<<<<
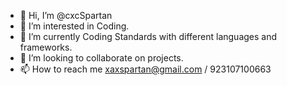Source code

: - 👋 Hi, I’m @cxcSpartan
- 👀 I’m interested in Coding.
- 🌱 I’m currently Coding Standards with different languages and frameworks.
- 💞️ I’m looking to collaborate on projects.
- 📫 How to reach me xaxspartan@gmail.com / 923107100663

<!---
cxcSpartan/cxcSpartan is a ✨ special ✨ repository because its `README.md` (this file) appears on your GitHub profile.
You can click the Preview link to take a look at your changes.
--->
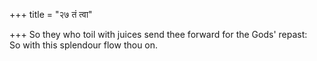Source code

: +++
title = "२७ तं त्वा"

+++
So they who toil with juices send thee forward for the Gods' repast:  
     So with this splendour flow thou on.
>>>>
**Required work:** Recreate the listing above word for word, dropping each picture it contains.

**Task output:**
Source code

: - 👋 Hi, I’m @cxcSpartan
- 👀 I’m interested in Coding.
- 🌱 I’m currently Coding Standards with different languages and frameworks.
- 💞️ I’m looking to collaborate on projects.
- 📫 How to reach me xaxspartan@gmail.com / 923107100663

<!---
cxcSpartan/cxcSpartan is a ✨ special ✨ repository because its `README.md` (this file) appears on your GitHub profile.
You can click the Preview link to take a look at your changes.
--->
Source code

: +++
title = "२७ तं त्वा"

+++
So they who toil with juices send thee forward for the Gods' repast:  
     So with this splendour flow thou on.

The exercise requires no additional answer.